Although Intel doesn’t consider the launch of the Core i7 CPUs on the new D0 processor stepping to be any kind of a milestone, we think differently. Our short express-test session showed that CPUs using different processor steppings differ by their consumer qualities. And even though there may be no real difference in performance tests, all other features may differ quite dramatically.
Among the improvements we discovered in the new D0 processor stepping are lower practical heat dissipation and power consumption and a slight improvement of the overclocking potential. I believe it is quite enough to say that Intel engineers have made another small step towards making their flagship solution even better. Partially due to this small step forward we will soon welcome a new member of the Extreme Edition family – Core i7-975 XE with higher 3.33GHz nominal clock speed and the same thermal and electrical characteristics as those of the predecessor – Core i7-965 XE.

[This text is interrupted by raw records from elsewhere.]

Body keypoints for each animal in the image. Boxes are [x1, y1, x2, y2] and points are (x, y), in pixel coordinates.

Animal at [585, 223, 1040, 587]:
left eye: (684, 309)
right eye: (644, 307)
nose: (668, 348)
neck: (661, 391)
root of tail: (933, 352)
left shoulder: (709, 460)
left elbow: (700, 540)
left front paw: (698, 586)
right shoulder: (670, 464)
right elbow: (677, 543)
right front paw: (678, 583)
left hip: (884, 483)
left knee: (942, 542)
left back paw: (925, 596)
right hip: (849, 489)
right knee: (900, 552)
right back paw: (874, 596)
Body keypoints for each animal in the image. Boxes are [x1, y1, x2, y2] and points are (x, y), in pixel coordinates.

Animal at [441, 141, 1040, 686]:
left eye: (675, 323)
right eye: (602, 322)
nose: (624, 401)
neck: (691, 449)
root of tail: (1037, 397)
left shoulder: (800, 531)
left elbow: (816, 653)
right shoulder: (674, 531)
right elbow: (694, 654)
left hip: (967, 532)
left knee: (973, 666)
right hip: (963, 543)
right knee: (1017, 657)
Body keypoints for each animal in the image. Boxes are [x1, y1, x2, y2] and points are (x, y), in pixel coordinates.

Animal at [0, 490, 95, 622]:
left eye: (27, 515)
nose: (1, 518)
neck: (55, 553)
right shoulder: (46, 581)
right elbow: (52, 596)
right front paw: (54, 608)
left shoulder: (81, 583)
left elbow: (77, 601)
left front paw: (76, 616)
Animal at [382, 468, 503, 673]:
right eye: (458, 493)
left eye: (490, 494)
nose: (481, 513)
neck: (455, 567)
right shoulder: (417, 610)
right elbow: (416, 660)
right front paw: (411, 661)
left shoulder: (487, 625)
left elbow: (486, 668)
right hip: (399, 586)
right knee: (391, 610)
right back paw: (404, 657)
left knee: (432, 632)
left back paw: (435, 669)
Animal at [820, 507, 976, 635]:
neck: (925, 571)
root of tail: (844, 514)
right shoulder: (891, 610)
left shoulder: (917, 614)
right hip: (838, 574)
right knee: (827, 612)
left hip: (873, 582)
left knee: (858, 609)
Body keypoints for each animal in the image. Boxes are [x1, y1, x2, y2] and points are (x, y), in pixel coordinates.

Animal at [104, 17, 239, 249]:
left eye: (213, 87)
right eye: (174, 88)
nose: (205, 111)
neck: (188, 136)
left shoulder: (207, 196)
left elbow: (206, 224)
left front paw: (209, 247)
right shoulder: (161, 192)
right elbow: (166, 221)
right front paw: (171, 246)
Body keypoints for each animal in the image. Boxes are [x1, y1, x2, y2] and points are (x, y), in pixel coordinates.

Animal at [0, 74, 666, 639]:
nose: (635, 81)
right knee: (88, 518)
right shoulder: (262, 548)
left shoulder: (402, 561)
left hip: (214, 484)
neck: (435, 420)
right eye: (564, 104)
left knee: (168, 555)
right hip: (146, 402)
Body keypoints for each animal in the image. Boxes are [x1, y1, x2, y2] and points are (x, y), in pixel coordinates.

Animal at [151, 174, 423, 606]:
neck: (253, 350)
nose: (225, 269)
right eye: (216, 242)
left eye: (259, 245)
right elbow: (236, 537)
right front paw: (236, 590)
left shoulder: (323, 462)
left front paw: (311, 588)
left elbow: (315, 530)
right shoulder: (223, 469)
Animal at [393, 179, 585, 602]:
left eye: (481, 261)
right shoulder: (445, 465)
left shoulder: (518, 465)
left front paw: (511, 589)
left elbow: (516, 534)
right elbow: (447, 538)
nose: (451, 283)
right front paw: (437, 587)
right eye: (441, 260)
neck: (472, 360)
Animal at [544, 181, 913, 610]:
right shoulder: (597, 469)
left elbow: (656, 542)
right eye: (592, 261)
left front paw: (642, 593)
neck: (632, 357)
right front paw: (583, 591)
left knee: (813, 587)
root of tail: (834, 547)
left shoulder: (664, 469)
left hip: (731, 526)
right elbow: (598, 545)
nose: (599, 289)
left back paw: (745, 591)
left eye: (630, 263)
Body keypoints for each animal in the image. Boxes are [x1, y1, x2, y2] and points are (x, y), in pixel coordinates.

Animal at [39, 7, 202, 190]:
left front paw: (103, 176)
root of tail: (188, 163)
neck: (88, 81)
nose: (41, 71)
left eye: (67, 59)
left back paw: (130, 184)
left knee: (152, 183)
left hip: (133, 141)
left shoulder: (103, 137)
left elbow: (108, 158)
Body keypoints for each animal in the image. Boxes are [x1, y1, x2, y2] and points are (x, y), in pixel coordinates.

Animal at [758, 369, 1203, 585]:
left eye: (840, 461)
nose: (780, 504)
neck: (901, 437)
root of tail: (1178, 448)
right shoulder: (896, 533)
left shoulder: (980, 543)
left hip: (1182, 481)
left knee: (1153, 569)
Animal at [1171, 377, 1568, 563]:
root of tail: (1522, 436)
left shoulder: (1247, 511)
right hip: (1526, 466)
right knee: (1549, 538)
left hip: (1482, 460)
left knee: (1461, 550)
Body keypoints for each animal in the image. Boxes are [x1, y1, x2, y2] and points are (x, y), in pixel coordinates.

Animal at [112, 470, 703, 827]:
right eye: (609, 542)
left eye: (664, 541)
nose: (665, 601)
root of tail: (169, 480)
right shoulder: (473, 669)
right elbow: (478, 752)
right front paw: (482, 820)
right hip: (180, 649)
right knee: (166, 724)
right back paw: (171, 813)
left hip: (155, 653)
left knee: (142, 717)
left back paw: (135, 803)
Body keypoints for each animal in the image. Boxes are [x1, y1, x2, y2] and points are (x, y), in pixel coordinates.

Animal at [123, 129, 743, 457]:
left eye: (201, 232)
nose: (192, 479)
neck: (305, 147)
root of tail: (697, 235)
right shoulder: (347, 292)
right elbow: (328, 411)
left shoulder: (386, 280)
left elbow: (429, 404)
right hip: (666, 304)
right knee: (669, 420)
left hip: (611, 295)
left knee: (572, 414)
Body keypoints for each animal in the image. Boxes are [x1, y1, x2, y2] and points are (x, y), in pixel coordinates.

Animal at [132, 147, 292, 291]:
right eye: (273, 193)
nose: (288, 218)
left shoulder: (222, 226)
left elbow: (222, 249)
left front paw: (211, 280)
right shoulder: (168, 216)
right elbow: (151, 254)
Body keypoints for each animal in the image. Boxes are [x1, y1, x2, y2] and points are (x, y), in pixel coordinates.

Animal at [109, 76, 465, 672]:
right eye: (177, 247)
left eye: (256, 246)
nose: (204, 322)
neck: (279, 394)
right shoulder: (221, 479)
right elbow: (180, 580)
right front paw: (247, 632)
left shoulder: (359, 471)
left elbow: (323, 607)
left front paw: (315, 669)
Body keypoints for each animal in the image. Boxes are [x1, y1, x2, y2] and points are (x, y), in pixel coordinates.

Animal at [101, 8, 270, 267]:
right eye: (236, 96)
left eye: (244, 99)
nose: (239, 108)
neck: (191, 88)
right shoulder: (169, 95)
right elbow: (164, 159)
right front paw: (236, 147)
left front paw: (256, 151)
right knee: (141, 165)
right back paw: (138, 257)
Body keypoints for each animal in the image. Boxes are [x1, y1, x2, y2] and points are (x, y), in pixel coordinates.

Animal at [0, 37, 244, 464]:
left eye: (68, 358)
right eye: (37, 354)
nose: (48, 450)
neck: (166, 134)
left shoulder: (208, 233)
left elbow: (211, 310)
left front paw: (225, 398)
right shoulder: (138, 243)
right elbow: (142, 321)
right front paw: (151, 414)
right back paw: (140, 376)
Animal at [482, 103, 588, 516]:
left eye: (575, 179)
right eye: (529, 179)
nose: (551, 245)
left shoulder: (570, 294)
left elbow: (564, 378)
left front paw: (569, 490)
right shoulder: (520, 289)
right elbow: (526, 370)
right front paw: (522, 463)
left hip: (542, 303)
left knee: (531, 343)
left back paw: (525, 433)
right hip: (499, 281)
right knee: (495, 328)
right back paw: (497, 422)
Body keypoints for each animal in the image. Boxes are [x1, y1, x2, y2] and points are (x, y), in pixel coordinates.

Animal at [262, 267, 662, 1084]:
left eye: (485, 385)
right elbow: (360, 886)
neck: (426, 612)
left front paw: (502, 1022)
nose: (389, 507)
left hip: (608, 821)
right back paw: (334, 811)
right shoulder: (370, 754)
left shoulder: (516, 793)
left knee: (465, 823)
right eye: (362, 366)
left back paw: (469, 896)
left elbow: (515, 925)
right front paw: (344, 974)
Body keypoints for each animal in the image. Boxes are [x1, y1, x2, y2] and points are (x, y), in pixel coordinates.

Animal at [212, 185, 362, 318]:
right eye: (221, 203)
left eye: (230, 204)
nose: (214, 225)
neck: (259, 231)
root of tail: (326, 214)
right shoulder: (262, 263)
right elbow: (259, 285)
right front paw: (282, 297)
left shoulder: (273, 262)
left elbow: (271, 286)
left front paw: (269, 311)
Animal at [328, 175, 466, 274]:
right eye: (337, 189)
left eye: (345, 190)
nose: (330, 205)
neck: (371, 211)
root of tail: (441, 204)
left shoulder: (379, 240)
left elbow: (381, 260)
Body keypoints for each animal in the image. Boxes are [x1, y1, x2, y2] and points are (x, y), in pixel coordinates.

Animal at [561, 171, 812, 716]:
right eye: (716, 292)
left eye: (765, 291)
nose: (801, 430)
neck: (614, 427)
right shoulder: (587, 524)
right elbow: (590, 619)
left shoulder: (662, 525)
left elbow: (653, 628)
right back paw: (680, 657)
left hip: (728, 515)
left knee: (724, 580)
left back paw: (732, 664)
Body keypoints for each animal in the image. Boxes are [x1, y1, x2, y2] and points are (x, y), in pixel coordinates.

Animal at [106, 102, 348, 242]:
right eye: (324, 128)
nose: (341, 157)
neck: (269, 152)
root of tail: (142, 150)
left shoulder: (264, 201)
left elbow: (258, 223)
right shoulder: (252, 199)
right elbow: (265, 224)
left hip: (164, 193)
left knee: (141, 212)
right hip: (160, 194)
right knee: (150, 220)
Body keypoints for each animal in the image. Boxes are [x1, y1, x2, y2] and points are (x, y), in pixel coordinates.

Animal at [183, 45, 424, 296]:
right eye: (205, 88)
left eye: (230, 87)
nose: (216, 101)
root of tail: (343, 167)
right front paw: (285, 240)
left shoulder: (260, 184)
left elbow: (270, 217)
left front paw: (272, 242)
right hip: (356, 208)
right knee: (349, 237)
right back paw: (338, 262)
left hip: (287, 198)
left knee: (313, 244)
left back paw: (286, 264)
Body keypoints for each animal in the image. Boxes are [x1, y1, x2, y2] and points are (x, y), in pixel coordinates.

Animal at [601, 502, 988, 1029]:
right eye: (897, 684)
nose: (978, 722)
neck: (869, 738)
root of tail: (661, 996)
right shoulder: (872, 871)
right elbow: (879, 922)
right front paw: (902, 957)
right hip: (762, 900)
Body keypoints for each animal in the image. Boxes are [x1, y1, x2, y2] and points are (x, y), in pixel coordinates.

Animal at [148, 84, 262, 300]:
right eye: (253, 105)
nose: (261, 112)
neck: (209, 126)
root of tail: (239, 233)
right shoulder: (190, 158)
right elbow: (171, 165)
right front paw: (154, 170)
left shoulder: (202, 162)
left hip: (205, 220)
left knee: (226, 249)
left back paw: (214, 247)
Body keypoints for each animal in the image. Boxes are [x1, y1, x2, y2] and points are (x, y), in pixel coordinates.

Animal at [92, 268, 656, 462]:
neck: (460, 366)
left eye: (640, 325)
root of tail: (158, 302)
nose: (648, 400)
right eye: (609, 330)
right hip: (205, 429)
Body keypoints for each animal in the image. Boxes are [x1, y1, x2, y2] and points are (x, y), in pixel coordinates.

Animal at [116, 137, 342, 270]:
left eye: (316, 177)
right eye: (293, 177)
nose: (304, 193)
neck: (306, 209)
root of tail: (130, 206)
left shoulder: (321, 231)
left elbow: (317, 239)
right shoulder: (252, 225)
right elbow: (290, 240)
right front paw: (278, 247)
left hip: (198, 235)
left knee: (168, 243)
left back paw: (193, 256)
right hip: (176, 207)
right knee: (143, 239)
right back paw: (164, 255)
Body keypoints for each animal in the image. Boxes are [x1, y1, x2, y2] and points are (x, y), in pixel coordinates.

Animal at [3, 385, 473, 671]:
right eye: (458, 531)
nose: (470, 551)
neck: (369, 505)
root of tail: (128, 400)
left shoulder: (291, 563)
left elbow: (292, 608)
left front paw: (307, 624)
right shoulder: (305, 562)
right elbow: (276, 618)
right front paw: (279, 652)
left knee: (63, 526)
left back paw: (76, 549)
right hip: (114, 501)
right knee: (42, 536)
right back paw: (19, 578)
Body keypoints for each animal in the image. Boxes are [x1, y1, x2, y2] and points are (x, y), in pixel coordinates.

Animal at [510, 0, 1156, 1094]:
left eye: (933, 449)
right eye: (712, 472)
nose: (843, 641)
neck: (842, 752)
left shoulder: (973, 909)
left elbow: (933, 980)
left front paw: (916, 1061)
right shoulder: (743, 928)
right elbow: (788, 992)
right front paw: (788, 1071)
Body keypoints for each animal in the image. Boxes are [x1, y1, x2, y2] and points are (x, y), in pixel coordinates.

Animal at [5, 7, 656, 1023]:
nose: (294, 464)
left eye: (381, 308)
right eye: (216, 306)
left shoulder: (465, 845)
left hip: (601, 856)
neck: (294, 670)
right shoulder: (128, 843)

So, if you are looking to get yourself a high-end LGA1366 system, we strongly recommend waiting for Core i7-975 Extreme Edition, especially since it is launching in about a month already. However, you can get your hands on a CPU with a new core even sooner than that: Core i7-920 with a D0 processor stepping should start selling any day now. And according to the first lucky owners, these CPUs can absolutely unveil all the advantages of the new core, just like the upcoming Core i7-975 XE.